Above all, the recovery of resources between "encounters" means that attrition is not the factor it used to be.
You're thinking of 2e not 3e. Wands of Cure Light Wounds delt with a lot - leaving just daily resources as the attrition system. 4e limits healing.
If memory serves, h.p. recovery in 3e -- both innate and magical, the latter depending on caster level -- got a level bonus. However, both resources were still basically on the old daily time scale.
Until you got rich enough to afford Wands of Cure Light Wounds. (A wand of CLW cost 750gp and stored 50*5.5 = 275hp). At that point (4th level or so) only very poor parties with extremely stingy DMs needed to worry about time healing.
If something does not earn x.p., then neither does it require them! My fighter can also be a lover, a scholar, a gentleman, a philanthropist and an intriguer regardless.
And here is the flipside of the castle/follower rules. Because that hard codes things.
Truer words were ne'er spoken!
The selling point of DnD (the king of paper and pencil games) is that ANYTHING can happen. ANYTHING.
And that's because if the STORY.
But 4E removed the story and just left the action seens.
Bollocks! 4e, with skill challenges, has more non-combat support than any previous edition, along with a DMG pushing them hard. Now if you're talking about 4e modules, you have a point...
A game outside of skirmish-level combat.
D&D has rules for stuff out of combat, but those rules are mostly disconnected elements floating off on their own.
Yeah, this is why I can't stand AD&D. For that matter the combat rules are too disconnected to suit me.
The combat rules, on the other hand, form a self-contained, tactically interesting, carefully built mini-game. That's why 4E feels so combat-focused, despite having arguably more rules support for noncombat situations than any previous edition--it's not the absolute level of support, but the contrast between the combat rules and the rest of the system.
But this is how I like both. When things matter to the milimetre with imminent danger of death things are nailed down. When there's longer to play with, things are looser.
Skill challenges were an attempt to develop social and exploration encounters in the same way, but as written they fall pretty flat. There are very seldom any meaningful choices to be made in a by-the-book skill challenge.
The ones in modules suck.
You pick the best skill you can find an excuse to use, and then it's all up to the dice.
And are rolling against hard DCs at best. If you're playing the situation I'll be handing out easy DCs.
When skill challenges work, it's usually because the DM either a) took the basic framework and built an ad hoc mini-game on top of it,
Which is precisely what skill challenges are meant for

or b) successfully concealed from the players that a skill challenge was going on at all. In both cases, the DM is doing the heavy lifting.
Yes, it's a rope and pulley system. In older editions I don't even have to do that. I need to construct my own framework for any complex action.
The rules are providing about as much entertainment as BECMI's rules provide for a duel between two vanilla fighters.

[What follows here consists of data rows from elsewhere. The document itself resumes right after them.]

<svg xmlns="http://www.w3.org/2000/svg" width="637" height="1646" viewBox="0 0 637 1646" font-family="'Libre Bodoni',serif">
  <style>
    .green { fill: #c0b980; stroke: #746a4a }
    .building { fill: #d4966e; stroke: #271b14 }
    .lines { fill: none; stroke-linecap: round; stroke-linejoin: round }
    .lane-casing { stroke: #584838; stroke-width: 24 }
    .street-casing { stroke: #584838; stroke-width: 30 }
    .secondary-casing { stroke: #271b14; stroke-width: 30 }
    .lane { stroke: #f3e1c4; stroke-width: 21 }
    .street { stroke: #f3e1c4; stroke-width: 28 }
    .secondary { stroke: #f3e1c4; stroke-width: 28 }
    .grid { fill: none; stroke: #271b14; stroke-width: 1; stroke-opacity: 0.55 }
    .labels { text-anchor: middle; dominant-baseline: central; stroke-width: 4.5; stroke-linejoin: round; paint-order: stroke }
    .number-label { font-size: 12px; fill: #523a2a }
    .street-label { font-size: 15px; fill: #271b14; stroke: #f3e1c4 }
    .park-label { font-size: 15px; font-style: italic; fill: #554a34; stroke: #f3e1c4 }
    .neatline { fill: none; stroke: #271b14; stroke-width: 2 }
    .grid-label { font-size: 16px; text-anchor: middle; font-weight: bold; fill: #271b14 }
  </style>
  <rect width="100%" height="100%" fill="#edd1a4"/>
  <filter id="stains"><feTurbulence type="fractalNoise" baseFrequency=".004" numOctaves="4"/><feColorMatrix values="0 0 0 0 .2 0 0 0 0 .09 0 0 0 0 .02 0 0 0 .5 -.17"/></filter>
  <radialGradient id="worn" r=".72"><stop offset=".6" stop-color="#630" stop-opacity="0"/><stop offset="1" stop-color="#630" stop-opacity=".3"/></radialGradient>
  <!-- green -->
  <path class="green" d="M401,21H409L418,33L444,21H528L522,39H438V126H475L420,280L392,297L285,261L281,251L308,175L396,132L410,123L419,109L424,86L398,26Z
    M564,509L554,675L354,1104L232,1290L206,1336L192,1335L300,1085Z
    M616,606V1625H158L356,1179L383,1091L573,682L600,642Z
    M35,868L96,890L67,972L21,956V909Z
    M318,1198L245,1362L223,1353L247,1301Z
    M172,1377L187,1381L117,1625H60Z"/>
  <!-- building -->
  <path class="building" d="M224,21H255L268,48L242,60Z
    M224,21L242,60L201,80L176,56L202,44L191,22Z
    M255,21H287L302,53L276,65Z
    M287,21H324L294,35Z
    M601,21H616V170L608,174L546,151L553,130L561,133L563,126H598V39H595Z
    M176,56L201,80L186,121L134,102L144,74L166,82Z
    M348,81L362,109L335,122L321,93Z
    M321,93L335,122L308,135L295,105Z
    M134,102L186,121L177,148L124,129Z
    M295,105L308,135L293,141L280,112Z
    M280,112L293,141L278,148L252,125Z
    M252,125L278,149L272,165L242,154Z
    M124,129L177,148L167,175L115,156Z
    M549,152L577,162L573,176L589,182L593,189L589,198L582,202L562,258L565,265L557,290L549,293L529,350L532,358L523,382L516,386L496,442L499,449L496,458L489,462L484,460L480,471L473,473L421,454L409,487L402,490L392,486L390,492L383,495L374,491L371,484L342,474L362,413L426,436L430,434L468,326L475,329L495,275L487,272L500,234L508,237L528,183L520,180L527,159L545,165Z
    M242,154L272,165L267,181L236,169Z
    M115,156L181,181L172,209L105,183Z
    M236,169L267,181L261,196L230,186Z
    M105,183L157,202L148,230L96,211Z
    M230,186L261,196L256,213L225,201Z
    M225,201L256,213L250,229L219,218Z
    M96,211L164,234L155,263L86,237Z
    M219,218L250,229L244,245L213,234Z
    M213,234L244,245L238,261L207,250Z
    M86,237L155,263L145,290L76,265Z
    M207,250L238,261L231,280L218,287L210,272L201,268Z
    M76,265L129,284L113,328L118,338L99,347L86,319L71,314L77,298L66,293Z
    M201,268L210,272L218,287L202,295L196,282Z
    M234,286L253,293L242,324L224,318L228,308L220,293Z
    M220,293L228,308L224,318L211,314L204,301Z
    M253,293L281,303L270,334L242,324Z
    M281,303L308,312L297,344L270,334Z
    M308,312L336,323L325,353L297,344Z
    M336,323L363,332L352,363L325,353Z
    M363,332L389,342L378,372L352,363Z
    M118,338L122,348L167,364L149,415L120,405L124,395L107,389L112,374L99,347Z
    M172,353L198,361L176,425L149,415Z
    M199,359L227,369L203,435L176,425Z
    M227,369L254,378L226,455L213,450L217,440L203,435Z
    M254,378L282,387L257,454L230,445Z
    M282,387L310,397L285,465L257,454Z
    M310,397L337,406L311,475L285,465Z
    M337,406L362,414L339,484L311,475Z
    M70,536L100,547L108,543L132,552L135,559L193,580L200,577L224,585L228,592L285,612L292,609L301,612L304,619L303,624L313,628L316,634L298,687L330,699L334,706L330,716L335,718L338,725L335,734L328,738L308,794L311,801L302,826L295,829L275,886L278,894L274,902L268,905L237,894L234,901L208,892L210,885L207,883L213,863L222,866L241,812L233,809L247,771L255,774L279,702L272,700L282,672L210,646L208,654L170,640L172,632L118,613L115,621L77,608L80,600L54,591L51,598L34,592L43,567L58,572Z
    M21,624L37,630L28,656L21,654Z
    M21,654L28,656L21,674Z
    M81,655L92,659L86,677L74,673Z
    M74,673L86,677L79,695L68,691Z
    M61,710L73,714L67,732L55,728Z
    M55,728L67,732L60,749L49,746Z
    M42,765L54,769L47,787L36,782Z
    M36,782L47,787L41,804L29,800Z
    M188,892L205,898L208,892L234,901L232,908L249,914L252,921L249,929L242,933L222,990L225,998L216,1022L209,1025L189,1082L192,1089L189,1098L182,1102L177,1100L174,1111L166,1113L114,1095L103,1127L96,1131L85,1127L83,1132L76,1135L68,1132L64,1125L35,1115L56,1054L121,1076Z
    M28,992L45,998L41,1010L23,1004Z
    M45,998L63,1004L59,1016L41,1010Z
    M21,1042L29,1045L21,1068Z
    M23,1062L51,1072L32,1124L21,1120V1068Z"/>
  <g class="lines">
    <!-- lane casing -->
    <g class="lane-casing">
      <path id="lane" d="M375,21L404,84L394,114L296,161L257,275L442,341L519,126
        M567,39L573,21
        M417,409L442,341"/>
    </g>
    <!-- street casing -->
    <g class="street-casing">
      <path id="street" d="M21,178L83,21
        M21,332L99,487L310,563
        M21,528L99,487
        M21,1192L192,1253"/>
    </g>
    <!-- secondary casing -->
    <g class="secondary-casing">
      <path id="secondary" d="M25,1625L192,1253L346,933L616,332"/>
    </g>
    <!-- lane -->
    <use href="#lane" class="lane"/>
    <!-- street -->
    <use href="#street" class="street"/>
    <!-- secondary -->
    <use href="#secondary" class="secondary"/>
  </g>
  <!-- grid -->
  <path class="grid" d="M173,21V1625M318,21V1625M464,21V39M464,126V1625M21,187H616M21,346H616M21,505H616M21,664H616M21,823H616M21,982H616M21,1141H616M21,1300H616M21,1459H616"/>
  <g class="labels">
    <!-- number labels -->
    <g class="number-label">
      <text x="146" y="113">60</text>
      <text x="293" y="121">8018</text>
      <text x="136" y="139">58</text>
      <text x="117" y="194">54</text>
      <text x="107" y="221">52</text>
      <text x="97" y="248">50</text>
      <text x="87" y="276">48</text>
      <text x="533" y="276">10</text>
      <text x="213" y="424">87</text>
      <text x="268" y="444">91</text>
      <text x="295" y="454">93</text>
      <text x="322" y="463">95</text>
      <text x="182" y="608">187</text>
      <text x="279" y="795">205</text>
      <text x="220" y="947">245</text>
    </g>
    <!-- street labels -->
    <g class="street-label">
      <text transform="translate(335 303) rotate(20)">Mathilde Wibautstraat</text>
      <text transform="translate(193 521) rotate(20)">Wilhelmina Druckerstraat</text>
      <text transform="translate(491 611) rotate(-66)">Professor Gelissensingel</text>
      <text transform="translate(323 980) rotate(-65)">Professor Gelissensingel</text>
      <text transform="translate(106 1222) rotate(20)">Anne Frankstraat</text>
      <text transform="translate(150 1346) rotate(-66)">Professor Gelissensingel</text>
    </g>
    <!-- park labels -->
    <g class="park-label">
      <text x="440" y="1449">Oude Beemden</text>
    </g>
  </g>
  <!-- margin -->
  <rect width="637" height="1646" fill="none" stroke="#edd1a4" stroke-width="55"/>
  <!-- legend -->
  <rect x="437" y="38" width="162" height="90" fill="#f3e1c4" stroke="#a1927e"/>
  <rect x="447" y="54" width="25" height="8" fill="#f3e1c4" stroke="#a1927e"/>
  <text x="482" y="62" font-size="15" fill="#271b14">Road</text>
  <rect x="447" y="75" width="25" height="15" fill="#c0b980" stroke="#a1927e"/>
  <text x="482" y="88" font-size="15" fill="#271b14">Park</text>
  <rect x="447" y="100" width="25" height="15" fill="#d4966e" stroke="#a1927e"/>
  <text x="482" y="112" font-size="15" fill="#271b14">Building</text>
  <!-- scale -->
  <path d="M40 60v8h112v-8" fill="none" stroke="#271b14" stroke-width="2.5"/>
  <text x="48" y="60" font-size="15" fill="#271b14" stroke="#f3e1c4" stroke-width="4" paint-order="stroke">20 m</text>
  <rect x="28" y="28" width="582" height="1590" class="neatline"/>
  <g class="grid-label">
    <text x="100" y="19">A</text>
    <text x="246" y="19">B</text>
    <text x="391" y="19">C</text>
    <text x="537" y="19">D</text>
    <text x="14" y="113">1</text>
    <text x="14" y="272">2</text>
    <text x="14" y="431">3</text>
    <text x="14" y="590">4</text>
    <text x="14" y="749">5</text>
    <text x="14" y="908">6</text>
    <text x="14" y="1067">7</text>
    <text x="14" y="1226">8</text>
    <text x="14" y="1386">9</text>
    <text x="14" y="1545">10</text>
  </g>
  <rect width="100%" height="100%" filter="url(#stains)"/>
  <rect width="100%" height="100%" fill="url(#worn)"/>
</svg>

The rules are providing what I need. Resolution mechanics that match the PCs abilities and then fade into the background.
What I would like to see is an effort to build a more substantial framework for social, exploration, and other types of noncombat encounters. I'm not asking for anything as heavy or mechanically rigid as the combat rules, mind you. Social encounters in particular need a lightweight approach to keep the rules from bogging down the roleplaying. But I would still like to have a system which offers meaningful choices between the various skills, and which actively helps the DM construct engaging noncombat scenarios.
A Big Book Of Illustrated Skill Challenges would be sweet. The guidance on how to use them sucks. Which is very different from nto finding them extremely useful.